Mientras haya un fundador, la gente buscará su consejo. Cuando las cosas van mal, la gente le rogará al fundador que regrese y actúe, sin aceptar que el fundador probablemente haya perdido las habilidades que lo hicieron exitoso. Cuando trabajé en IBM, mis compañeros de trabajo y yo teníamos la firme convicción de que si Thomas Watson Jr. regresaba, arreglaría la empresa. Sin embargo, no regresó y ahora aprecio que no pudo. El mercado había avanzado, sus habilidades se habían vuelto obsoletas y sus intereses habían cambiado. Finalmente dejó en claro que no regresaría y la empresa se recuperó.

Mientras Gates siguiera siendo parte de Microsoft, Nadella estuvo hasta cierto punto encadenada. Pero ha quedado claro desde hace algún tiempo que el joven ya no necesita ruedas de entrenamiento y es más que capaz de hacerlo solo. Ahora Nadella tiene más libertad para moldear a Microsoft en su visión del futuro sin que la sombra de Bill Gates obstaculice la ejecución.

El fin de una era
No obstante, esta salida marca el final de una era. En sus primeros días, Microsoft consiguió astutamente una especie de patrocinio del indiscutible líder tecnológico de la época, IBM, al instalar su sistema operativo MS-DOS en cada PC que IBM construyera. Finalmente, reemplazó a IBM como la empresa más poderosa del mundo de la tecnología, y luego repitió algunos de los errores más dolorosos de IBM, y así pasó el liderazgo del mercado a Google, que procedió a cometer errores similares. Aunque solo IBM casi se hunde debido a sus errores, se podría argumentar que tanto Microsoft como Google fueron más tontos, ya que tenían un ejemplo al que mirar y no lo hicieron.

Durante la era Gates en Microsoft, el mercado pasó de mainframes a PC y servidores, se lanzó Internet e IBM pasó de dominar el mercado de la tecnología y ser imbatible a tener un valor de marca negativo (donde la gente prefería los productos de caja blanca a los productos de IBM). . Cuando Gates dejó Microsoft, la compañía estaba bajo una nube antimonopolio, IBM se estaba recuperando, Google estaba a punto de convertirse en una cosa y Apple, con el regreso de Steve Jobs, había comenzado un movimiento sustancial de estar en soporte vital a ser la empresa más valiosa del mundo.

El futuro de Microsoft
Sin Gates, Microsoft indudablemente se volverá aún más creativo con su línea de hardware Surface y, espero, sus nuevos esfuerzos de teléfonos inteligentes / tabletas aprovecharán cada vez más la nube y Windows virtual para crear un modelo que es mucho más similar al antiguo mundo de mainframe. de lo que tenemos ahora.

Microsoft avanzará de manera más agresiva en su estrategia centrada en la nube y ejecutará una versión más pura de la visión de Nadella para la empresa.
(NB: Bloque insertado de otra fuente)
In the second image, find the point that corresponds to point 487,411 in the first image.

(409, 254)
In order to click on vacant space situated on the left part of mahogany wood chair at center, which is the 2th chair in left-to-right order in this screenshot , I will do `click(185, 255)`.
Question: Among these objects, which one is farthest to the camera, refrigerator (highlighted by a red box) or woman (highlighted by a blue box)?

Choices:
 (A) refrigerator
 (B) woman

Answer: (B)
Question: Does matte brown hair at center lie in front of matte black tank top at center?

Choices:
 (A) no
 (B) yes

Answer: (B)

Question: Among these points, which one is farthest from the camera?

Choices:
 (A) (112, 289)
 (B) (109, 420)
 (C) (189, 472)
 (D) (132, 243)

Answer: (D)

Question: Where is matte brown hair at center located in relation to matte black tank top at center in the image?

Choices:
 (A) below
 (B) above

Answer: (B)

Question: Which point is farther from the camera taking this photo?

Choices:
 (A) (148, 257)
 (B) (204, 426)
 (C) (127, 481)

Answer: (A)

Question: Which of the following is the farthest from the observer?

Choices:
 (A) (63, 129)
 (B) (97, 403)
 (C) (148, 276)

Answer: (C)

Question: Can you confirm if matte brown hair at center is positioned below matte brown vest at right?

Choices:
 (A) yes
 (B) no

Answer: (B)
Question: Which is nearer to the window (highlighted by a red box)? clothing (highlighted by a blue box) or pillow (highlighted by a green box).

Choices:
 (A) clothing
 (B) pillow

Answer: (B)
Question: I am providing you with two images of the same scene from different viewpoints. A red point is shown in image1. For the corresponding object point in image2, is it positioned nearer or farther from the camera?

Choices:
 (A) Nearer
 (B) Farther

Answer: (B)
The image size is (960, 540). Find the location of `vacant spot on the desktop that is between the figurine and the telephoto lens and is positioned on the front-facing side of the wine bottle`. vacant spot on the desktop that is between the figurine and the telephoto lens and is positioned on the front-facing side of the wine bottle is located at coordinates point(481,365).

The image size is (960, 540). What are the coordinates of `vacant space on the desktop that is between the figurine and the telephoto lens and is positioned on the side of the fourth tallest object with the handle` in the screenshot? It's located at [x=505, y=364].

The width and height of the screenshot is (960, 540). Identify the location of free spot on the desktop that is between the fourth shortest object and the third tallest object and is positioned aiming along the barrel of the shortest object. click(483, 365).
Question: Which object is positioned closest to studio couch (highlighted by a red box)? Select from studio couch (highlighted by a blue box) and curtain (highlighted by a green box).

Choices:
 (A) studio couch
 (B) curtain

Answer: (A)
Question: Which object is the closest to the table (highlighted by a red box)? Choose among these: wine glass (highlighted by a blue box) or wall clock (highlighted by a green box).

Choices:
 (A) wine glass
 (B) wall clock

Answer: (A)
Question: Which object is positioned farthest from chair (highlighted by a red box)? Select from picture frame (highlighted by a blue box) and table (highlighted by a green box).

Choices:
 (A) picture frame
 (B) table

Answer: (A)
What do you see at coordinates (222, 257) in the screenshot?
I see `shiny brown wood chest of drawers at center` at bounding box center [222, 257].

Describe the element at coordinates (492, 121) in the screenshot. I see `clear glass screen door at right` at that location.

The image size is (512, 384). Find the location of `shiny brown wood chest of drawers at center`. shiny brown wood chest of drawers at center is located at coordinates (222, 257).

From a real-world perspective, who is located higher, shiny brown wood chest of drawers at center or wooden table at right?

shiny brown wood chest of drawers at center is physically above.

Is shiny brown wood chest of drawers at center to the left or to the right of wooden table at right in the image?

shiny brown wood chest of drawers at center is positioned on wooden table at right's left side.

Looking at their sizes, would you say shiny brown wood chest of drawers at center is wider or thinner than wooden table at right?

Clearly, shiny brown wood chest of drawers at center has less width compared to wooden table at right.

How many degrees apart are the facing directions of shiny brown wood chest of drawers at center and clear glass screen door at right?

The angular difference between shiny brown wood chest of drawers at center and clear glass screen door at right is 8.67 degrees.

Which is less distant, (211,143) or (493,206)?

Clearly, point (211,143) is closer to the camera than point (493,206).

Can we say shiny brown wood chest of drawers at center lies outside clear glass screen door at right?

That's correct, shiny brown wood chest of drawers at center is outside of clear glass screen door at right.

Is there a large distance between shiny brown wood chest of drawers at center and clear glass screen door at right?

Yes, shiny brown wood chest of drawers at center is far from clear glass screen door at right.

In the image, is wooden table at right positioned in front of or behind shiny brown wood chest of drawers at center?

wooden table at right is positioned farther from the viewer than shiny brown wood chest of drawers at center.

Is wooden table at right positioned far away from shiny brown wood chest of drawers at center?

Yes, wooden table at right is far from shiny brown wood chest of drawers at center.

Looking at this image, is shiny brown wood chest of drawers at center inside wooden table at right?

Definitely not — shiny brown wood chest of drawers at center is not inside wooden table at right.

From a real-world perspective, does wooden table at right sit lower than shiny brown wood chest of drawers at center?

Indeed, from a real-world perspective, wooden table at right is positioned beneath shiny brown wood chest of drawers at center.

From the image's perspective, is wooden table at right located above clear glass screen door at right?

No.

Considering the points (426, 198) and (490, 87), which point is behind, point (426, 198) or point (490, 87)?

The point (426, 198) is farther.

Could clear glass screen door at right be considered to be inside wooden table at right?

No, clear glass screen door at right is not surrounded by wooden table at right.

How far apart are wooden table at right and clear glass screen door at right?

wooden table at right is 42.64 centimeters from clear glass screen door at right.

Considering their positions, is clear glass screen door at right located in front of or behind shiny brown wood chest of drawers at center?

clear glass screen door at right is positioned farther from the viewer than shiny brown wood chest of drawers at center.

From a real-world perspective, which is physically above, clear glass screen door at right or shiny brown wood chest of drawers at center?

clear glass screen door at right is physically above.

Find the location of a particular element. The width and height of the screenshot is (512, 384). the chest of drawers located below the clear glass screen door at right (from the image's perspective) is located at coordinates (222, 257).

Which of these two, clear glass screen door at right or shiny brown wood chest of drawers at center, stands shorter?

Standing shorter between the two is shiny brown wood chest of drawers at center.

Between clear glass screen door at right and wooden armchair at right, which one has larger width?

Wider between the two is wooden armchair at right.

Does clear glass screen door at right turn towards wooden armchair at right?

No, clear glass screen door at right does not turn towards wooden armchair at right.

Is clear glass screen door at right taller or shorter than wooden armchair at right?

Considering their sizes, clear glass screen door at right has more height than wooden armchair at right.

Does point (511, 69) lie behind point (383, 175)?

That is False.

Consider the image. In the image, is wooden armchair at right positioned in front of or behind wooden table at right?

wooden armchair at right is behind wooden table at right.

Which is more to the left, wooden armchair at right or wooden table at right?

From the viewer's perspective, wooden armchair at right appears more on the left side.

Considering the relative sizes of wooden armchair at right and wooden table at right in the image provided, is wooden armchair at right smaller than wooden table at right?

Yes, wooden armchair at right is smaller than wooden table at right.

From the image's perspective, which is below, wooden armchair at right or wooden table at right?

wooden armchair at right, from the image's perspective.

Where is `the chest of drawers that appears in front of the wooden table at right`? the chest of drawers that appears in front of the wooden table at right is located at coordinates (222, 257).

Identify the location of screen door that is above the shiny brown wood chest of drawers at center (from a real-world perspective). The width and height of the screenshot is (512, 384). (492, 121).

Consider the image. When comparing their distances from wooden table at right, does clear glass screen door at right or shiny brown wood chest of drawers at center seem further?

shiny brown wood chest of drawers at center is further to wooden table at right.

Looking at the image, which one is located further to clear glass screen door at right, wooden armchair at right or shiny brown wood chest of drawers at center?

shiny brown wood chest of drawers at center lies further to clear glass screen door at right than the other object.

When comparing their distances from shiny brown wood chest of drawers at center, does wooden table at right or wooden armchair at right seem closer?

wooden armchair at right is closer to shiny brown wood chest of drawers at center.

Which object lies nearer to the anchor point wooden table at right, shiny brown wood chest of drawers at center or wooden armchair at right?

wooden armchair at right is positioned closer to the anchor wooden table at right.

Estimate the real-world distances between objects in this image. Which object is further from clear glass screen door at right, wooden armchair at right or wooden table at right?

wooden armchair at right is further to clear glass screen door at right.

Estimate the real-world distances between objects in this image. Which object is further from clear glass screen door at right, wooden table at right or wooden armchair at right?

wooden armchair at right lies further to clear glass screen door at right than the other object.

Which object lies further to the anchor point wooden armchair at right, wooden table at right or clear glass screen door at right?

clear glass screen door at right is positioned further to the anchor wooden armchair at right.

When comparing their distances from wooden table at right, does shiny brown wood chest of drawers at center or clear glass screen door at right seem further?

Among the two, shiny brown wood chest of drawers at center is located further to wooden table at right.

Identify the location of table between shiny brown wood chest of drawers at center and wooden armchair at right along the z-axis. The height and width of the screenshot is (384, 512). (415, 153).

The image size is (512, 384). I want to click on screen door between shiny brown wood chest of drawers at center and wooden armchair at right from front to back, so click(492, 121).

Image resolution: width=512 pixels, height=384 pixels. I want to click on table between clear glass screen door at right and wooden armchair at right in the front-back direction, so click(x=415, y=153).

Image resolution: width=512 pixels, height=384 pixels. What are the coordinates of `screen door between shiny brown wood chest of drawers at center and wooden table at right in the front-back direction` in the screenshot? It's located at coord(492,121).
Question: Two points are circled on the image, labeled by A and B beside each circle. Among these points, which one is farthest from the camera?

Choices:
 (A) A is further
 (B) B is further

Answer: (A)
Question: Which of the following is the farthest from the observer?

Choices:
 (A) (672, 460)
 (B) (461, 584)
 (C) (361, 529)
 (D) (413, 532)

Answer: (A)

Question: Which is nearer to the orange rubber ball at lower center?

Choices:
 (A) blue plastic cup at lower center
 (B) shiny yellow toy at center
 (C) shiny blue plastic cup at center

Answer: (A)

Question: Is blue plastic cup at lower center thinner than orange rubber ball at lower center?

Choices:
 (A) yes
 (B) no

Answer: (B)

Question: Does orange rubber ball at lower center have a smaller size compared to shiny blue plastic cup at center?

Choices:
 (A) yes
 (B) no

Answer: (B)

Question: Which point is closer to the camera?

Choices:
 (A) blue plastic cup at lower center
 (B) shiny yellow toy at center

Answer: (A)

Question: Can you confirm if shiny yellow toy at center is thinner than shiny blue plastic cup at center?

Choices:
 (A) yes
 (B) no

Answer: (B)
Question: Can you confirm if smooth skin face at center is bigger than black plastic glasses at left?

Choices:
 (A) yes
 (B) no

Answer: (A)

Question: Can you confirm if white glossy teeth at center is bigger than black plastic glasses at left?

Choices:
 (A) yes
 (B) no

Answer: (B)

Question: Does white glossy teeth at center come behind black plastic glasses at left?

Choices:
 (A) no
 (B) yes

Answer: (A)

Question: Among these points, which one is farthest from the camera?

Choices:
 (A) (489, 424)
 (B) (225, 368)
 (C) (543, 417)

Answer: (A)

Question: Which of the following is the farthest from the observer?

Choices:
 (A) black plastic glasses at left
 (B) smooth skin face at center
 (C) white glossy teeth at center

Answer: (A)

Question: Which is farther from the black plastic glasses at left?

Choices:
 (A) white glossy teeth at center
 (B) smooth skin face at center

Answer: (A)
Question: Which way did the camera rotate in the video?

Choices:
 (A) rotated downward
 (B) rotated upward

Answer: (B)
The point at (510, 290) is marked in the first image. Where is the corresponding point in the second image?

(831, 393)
Veo pocas señales de la arrogancia que alguna vez definió a Microsoft. Hoy, en un cambio que muchos de nosotros a principios de la década de 2000 creíamos imposible, Microsoft se ha convertido en una de las empresas más orientadas al código abierto y centradas en el cliente en el segmento de tecnología. También espero que veamos algunas iniciativas nuevas en breve que nuevamente nos harán pensar en Microsoft de manera muy diferente.

Pero no podría haber llegado a donde está y adónde va sin los cimientos que Gates y, sí, Ballmer, construyeron para la firma.